I'm a pretty lazy composter. I keep a bucket of kitchen scraps under the sink, and I add to it throughout the day. Usually I empty it every other day into our outdoor compost bin.

Dad made this bin for me almost 10 years ago, out of reclaimed redwood deck boards. It's not terribly large, because at the time, I wasn't sure whether I wanted a big composting system, or a worm bin. This is sort of both. It's not large enough to generate a ton of heat, so things break down slowly. However, I buy worms every few years to add to the bin, and they speed up the process, not to mention add their castings to the mix.

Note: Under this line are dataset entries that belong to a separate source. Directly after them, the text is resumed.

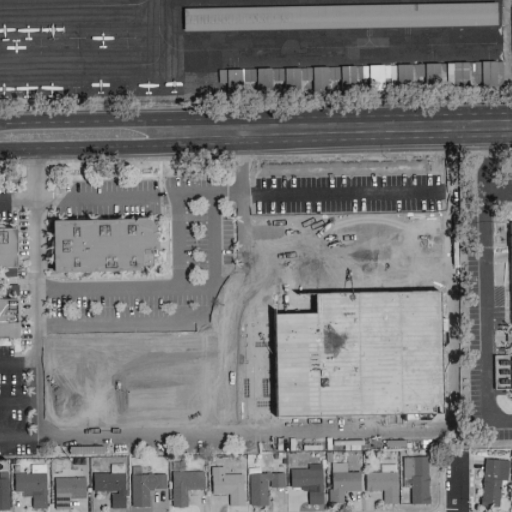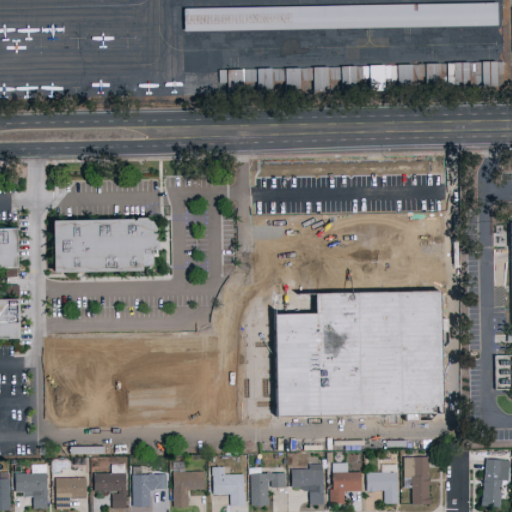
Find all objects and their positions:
building: (336, 16)
building: (511, 17)
airport: (251, 50)
building: (481, 73)
building: (396, 74)
building: (423, 75)
building: (451, 75)
building: (342, 76)
building: (254, 79)
road: (85, 121)
road: (338, 134)
road: (84, 149)
road: (490, 161)
road: (413, 189)
road: (121, 197)
road: (376, 198)
road: (309, 199)
road: (413, 225)
road: (309, 232)
building: (94, 241)
road: (214, 241)
road: (177, 242)
building: (106, 248)
building: (5, 250)
building: (9, 252)
road: (310, 265)
road: (244, 284)
road: (452, 287)
road: (140, 288)
building: (509, 290)
building: (509, 294)
road: (36, 295)
building: (5, 315)
building: (10, 322)
road: (141, 325)
building: (363, 358)
road: (123, 362)
road: (123, 399)
road: (500, 421)
road: (215, 435)
building: (511, 476)
building: (415, 477)
building: (491, 479)
building: (340, 480)
building: (307, 481)
building: (381, 481)
building: (110, 483)
road: (458, 483)
building: (31, 484)
building: (184, 484)
building: (227, 484)
building: (262, 485)
building: (145, 486)
building: (66, 489)
building: (3, 493)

From the kitchen, we add food scraps (anything trimmed off a veg or fruit), coffee grounds and filters, eggshells, plain white paper towels and napkins, and sometimes even nail or hair clippings. I don't add any dairy or meat products, but if there is leftover moldy bread or pasta, I'll add that as well. I also try to add toilet paper rolls.

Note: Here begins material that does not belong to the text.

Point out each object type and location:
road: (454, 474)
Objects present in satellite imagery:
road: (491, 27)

From the garden I add leaves and clippings. I usually don't have room for branches. I don't add weeds, because the bin doesn't get hot enough to kill the weed seeds. I often have too many leaves for the bin, in which case we'll put them in our weekly green can pickup, or I'll make a pile and let them mold. Leaf mold is excellent in the garden. I then add the leaves from the pile, to the compost,  whenever I can.

I probably never get the right ratio of carbon and nitrogen. I live by the motto "compost happens" and it always does, no matter what I add to the bin. My bin gets watered every few days by a sprinkler, and once in a great while I'll go out and aerate it. (I can't say what I do is actual 'turning' or 'mixing.' It's usually too full for that, and besides, I'm a lazy composter. I said that, right?)

Then, 3-4 times a year, I'll harvest some compost from the bottom of the bin.

I open the bin.

Then I pull up one of the front two panels, and prop it up with a stick.

This allows me access to the bottom of the bin, where the goods are. Sometimes it's hard to see the good stuff. Our magnolia leaves never break down.

After I dig around a little, this is what I'll find:

I just shovel it out. It's awkward, the angle is hard, and it takes some effort. But it's worth it.

The finished compost is not even and sifted, like store bought. It's wet and rich and bumpy and wonderful.

I use this in my garden as needed. I'll either add it in a hole that I am preparing for planting, or side dress a mature plant. They really love it.

I don't need many tools to access my compost bin. My trusty shovel, and a few long sticks.

I buy 1-2 pounds of red wigglers every couple of years to add to the bin. Usually I just check Local Harvest to see who, locally, is selling worms. They cost about $20/pound. I try to leave them in the bin, when I harvest the compost, but if they come out and go in the ground, that's ok. I imagine some of them dig down under the bin (which is open at the bottom) and make a break for it, but most must stay, as it's a constant supply of good food. Sometimes I'll open the bin and see thousands of baby worms. Most often I see ants, fruit flies, sow bugs, and spiders. Like this doozy who came out to greet me:

No idea what kind of spider this is. I named her 'creepy.' I'm not a huge lover of spiders, but they sure are important in the garden, so I try to appreciate them.

A side note:
When I got my most recent bag of worms in the mail, I took a few in to the classroom where I work, in a jar with some items from the bin. (I am a para for a little boy in First Grade.) I showed the kids the worms, and asked them how many of them compost at home. Not one said yes. I was astounded. I explained the process. The classroom teacher noted the kids interest, and the next time we went to the nature area at school, the nature teacher showed the kids the compost bins and asked them to dig in it, and make a list of all the creatures they found. It was fun to see the excitement, mixed with a little disgust, and a lot of curiosity. This was several weeks ago. Today, two kids told me they started composting at home after that lesson. This made me very happy! Composting is one of the easiest and best things we can do for the earth, and I'm glad kids are learning this at an early age.